### TO-DO ITEM:
Render every line of the data below as a numbered list, omitting blank lines. Exclude the pictures from your answer.

### Records excerpted from a collection:
------------------------------------------------------------------------

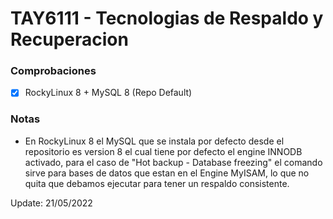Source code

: # TAY6111 - Tecnologias de Respaldo y Recuperacion

### Comprobaciones
- [x] RockyLinux 8 + MySQL 8 (Repo Default)

### Notas
- En RockyLinux 8 el MySQL que se instala por defecto desde el repositorio es version 8 el cual tiene por defecto el engine INNODB activado, para el caso de "Hot backup - Database freezing" el comando sirve para bases de datos que estan en el Engine MyISAM, lo que no quita que debamos ejecutar para tener un respaldo consistente.

Update: 21/05/2022

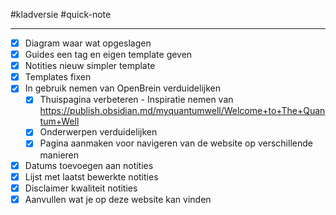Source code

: #kladversie  #quick-note

---

- [x] Diagram waar wat opgeslagen
- [x] Guides een tag en eigen template geven
- [x] Notities nieuw simpler template
- [x] Templates fixen
- [x] In gebruik nemen van OpenBrein verduidelijken
	- [x] Thuispagina verbeteren - Inspiratie nemen van https://publish.obsidian.md/myquantumwell/Welcome+to+The+Quantum+Well
	- [x] Onderwerpen verduidelijken
	- [x] Pagina aanmaken voor navigeren van de website op verschillende manieren
- [x] Datums toevoegen aan notities
- [x] Lijst met laatst bewerkte notities
- [x] Disclaimer kwaliteit notities
- [x] Aanvullen wat je op deze website kan vinden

------------------------------------------------------------------------

### EXERCISE RESULT:
1. Source code
2. : # TAY6111 - Tecnologias de Respaldo y Recuperacion
3. ### Comprobaciones
4. - [x] RockyLinux 8 + MySQL 8 (Repo Default)
5. ### Notas
6. - En RockyLinux 8 el MySQL que se instala por defecto desde el repositorio es version 8 el cual tiene por defecto el engine INNODB activado, para el caso de "Hot backup - Database freezing" el comando sirve para bases de datos que estan en el Engine MyISAM, lo que no quita que debamos ejecutar para tener un respaldo consistente.
7. Update: 21/05/2022
8. Source code
9. : #kladversie  #quick-note
10. ---
11. - [x] Diagram waar wat opgeslagen
12. - [x] Guides een tag en eigen template geven
13. - [x] Notities nieuw simpler template
14. - [x] Templates fixen
15. - [x] In gebruik nemen van OpenBrein verduidelijken
16. 	- [x] Thuispagina verbeteren - Inspiratie nemen van https://publish.obsidian.md/myquantumwell/Welcome+to+The+Quantum+Well
17. 	- [x] Onderwerpen verduidelijken
18. 	- [x] Pagina aanmaken voor navigeren van de website op verschillende manieren
19. - [x] Datums toevoegen aan notities
20. - [x] Lijst met laatst bewerkte notities
21. - [x] Disclaimer kwaliteit notities
22. - [x] Aanvullen wat je op deze website kan vinden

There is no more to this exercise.